Stranger Things belongs to the Duffer Brothers; lyrics belong to the estate of the late great Jim Croce.
After they had cleaned up the dishes from dinner, Jim Hopper was watching a ball game he didn't really care about, and Eleven was getting ready to do her "homework" in the old school books he had scrounged up for her. She went to turn on the record player, selecting her current favorite album, the one she had first heard Hopper play when they cleaned up the cabin together. You Don't Mess Around With Jim, by Jim Croce. She carefully set the needle down, and crossed the little cabin back to the table and her books.
Uptown got its hustlers,
Bowery got its bums,
42nd Street got Big Jim Walker,
He's a pool-shootin' son-of-a-gun.
Hopper listened distractedly, glad she had shown so much interest in his record collection. It was something they both enjoyed, and it was good practice with language. Sometimes he saw her following the lyrics on the liner notes as she listened, pointing to them to keep her place and mouthing the words.
Yeah he was big and dumb as a man can come...
Wait, did she just snicker? Hopper glanced over from the TV. Eleven was looking down, writing in a workbook, but feeling his stare she glanced his direction for a second with a poorly concealed smirk still on her face. Yeah, she did, he thought. Hopper wadded up a page of the newspaper he had finished earlier and launched it at her head. Without looking up again, Eleven flicked a finger his direction and sent it sailing back to bop him in the nose.
Why he did what he did next would remain a mystery to him, but a childish impulse refused to let the kid get the best of him. He took one of the small pillows from the couch and threw it straight at her table. As expected, it slowed and reversed course toward him, but by that time he had picked up the other pillow and side-armed it from a different angle. He had just long enough to see her eyes widen in surprise before both pillows stopped in mid-air, hovering threateningly.
When Hopper was reduced to cowering in the corner with the pillows pounding him about the ears, he admitted defeat. "Alright, alright! You win!" he shouted in disgust, hoping she would hear him over her own shrieks of laughter. The pillows fell to the floor, and Hopper sat down to watch TV again as though nothing had happened. But she wasn't done yet.
"Hopper?"
"Yeah?"
"No throwing things inside the cabin. It's a rule."
He sat silently for a moment, listening to the song as it continued.
"I never made that rule," he said.
"No." There was that sly look again.
"Smart-aleck."
You don't tug on Superman's cape,
You don't spit into the wind,
You don't pull the mask off the ol' Lone Ranger,
And you don't mess around with Jim.
Unless, he thought, you were a mop-headed little brat who knew how to push his every button. Hopper sighed. His mother would probably have said that he was "paying for his raising."

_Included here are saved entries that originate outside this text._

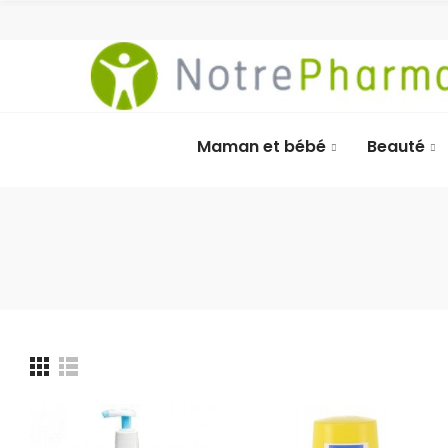
Maman et bébé
Beauté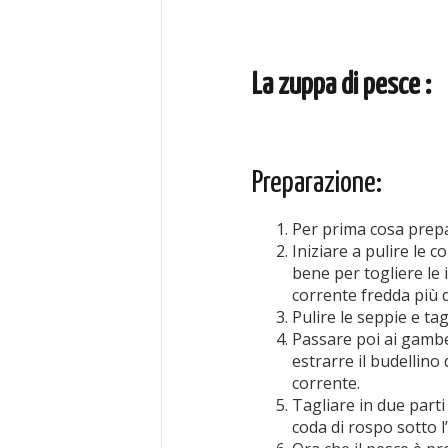
La zuppa di pesce :
Preparazione:
Per prima cosa prepa
Iniziare a pulire le c
bene per togliere le 
corrente fredda più d
Pulire le seppie e tag
Passare poi ai gambe
estrarre il budellino 
corrente.
Tagliare in due parti
coda di rospo sotto l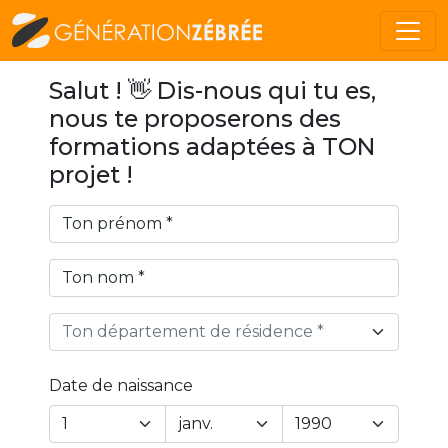
Salut ! 👋 Dis-nous qui tu es,
nous te proposerons des
formations adaptées à TON
projet !
Ton département de résidence *
Date de naissance
Year
Month
Day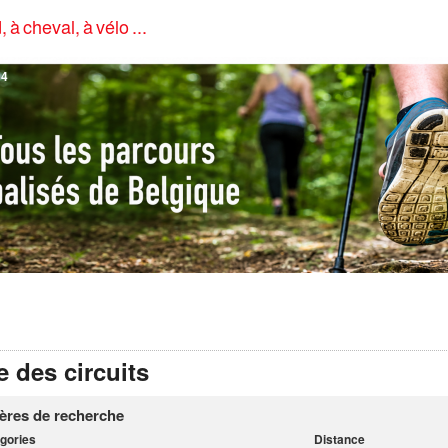
, à cheval, à vélo ...
4
e des circuits
tères de recherche
gories
Distance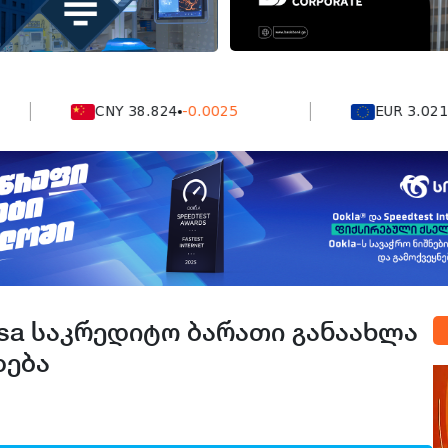
CNY 38.824
-0.0025
EUR 3.0212
-0.0
sa საკრედიტო ბარათი განაახლა
დება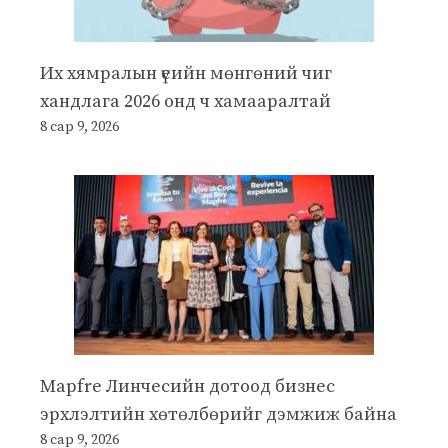
Их хямралын үеийн мөнгөний чиг
хандлага 2026 онд ч хамааралтай
8 сар 9, 2026
Mapfre Линчесийн дотоод бизнес
эрхлэлтийн хөтөлбөрийг дэмжиж байна
8 сар 9, 2026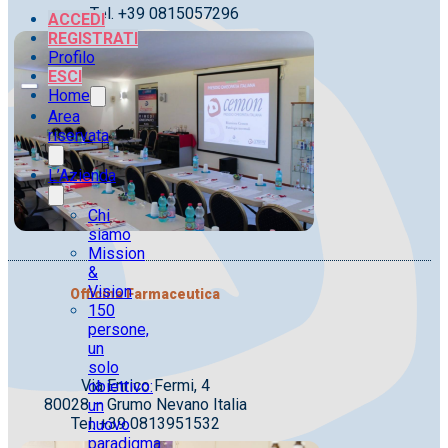
Tel. +39 0815057296
ACCEDI
REGISTRATI
Profilo
ESCI
Home
Area
riservata
L’Azienda
Chi
siamo
Mission
&
Vision
Officina Farmaceutica
150
persone,
un
solo
Via Enrico Fermi, 4
obiettivo:
80028 – Grumo Nevano Italia
un
Tel. +39 0813951532
nuovo
paradigma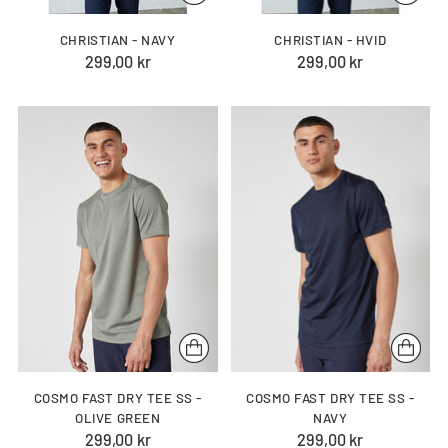
CHRISTIAN - NAVY
CHRISTIAN - HVID
299,00 kr
299,00 kr
COSMO FAST DRY TEE SS -
COSMO FAST DRY TEE SS -
OLIVE GREEN
NAVY
299,00 kr
299,00 kr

Author's note: Jim Croce (1943-1973) was an American folk-rock singer/songwriter who had two hit albums, You Don't Mess Around With Jim (1972) and Life and Times (1973), before losing his life in a plane crash at the age of 30. A third album, I've Got A Name, was still in the works and was released after his death.

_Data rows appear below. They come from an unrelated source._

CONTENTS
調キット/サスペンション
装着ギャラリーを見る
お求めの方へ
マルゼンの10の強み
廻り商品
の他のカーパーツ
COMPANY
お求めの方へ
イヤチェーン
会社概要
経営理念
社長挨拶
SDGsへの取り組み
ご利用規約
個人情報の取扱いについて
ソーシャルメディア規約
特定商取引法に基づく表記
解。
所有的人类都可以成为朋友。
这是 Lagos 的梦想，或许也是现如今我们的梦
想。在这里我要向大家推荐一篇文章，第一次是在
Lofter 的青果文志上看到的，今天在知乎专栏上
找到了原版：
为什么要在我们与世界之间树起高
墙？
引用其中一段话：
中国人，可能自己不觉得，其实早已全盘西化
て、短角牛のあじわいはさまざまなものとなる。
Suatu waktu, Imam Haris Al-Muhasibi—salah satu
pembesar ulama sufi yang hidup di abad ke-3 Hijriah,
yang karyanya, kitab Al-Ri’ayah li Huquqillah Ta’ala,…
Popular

Hopper and Eleven are ridiculously cute in season 2, of course, but also sometimes heartbreaking. They are so much alike (hard-headed, used to being on their own), and that's exactly what brings them into conflict, but it's also exactly why they need each other. In this series of one-shots I try to imagine how a common love of music (using the one singer we know Hopper likes from canon) might help them work through some of this. Especially him, because though Hopper started out to save Eleven, I think it's obvious from the much-noted blue bracelet that she is saving him too.